Start of SOURCE EXTRACT

Andrew Lane, energy and resources leader for Africa at Deloitte, unpacks the latest Tracking the Trends report.

WARREN DICK: Deloitte’s Tracking the Trends report is in its seventh year and this year’s edition is entitled Keep Calm and Carry On. With me in studio is Andrew Lane, he’s the energy and resources leader for Africa at Deloitte and he’ll be telling us more about the report. Thanks for joining us, Andrew.

ANDREW LANE: Hi Warren, it’s a pleasure.

WARREN DICK: Great, so I think the title says quite a lot about where the resource sector is at this point in time, can you just tell us a little bit about how you guys went about compiling the report and the kind of resources that you devoted to it?

ANDREW LANE: This is a report that we put together on an annual basis and it’s a global report based on our insights of what our clients are telling us around the world. We work for pretty much most of the major mining companies around the world and once a year we poll our firm and we put together what we’ve learnt from our clients during the course of the year and that comes out in this annual report.

WARREN DICK: We have a sense of just how bad things are at the moment but what are you seeing in terms of what’s happening in the resources sector at the moment.

ANDREW LANE: So certainly we are in tough times at the moment, commodity prices aren’t quite where we would like them to be. If you look at some of the trends that we’ve picked up in the report this year, clearly costs and operational excellence is top of the list as it has been for the last few years. We have an innovation trend coming in this year for the second time, which is also quite an interesting development and imperative in the industry. Also interesting in this year that’s coming through quite strongly is the need for stakeholder engagement and the ability to engage with governments. I think the industry around the world is realising that it’s much more dependent on the stakeholder environment and the government environment than we used to be and that managing that has become more and more important for our clients.

WARREN DICK: Okay that’s very interesting, I think one of the things that – before we go on and discuss some of these things – but one of the things that struck home to me was that we talk about how we’re seeing this big decline in productivity in South African mines, and I think the gold sector is probably the worst hit when we talk about this. Just talk us through how bad that is and where it leaves us in relation to some of the other countries that we compete against in terms of attracting foreign investment and then perhaps we can from there talk about what are some of the answers. I think a lot of what you talked about is innovation as well.

End of SOURCE EXTRACT

● **WRITTEN TASKS**:
1: Name the trends from this year's report that Andrew Lane mentions in the interview.
2: Please write out the interview passage starting with "WARREN DICK: Deloitte’s Tracking" and going on through "it’s a pleasure.", swapping "seventh" for "eighth".

Start of AVAILABLE DATA

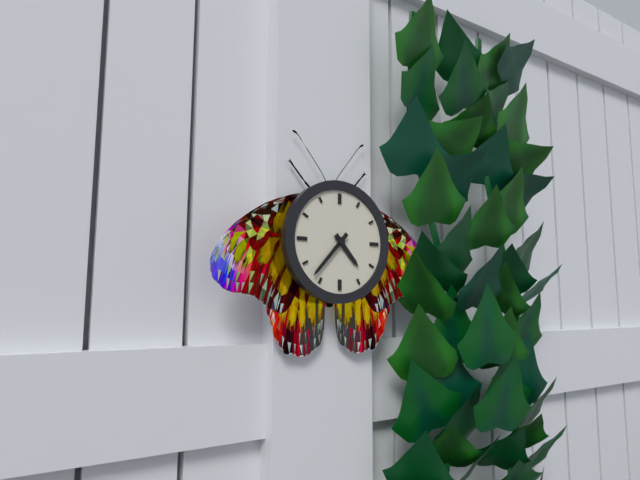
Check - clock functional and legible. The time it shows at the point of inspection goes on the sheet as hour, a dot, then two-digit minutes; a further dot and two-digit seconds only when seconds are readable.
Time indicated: 4.37
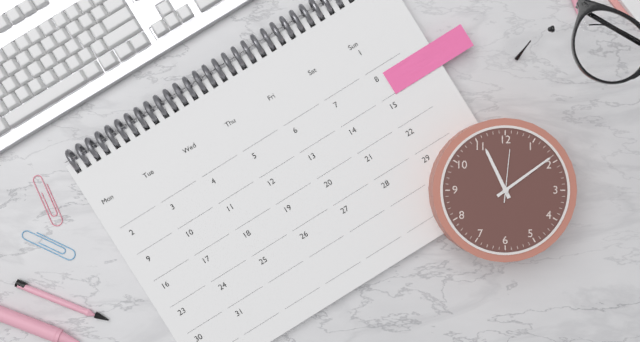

End of AVAILABLE DATA

● **ANSWERS TO THE EXERCISES**:
1: Costs and operational excellence; innovation; stakeholder engagement and the ability to engage with governments.

2:
WARREN DICK: Deloitte’s Tracking the Trends report is in its eighth year and this year’s edition is entitled Keep Calm and Carry On. With me in studio is Andrew Lane, he’s the energy and resources leader for Africa at Deloitte and he’ll be telling us more about the report. Thanks for joining us, Andrew.

ANDREW LANE: Hi Warren, it’s a pleasure.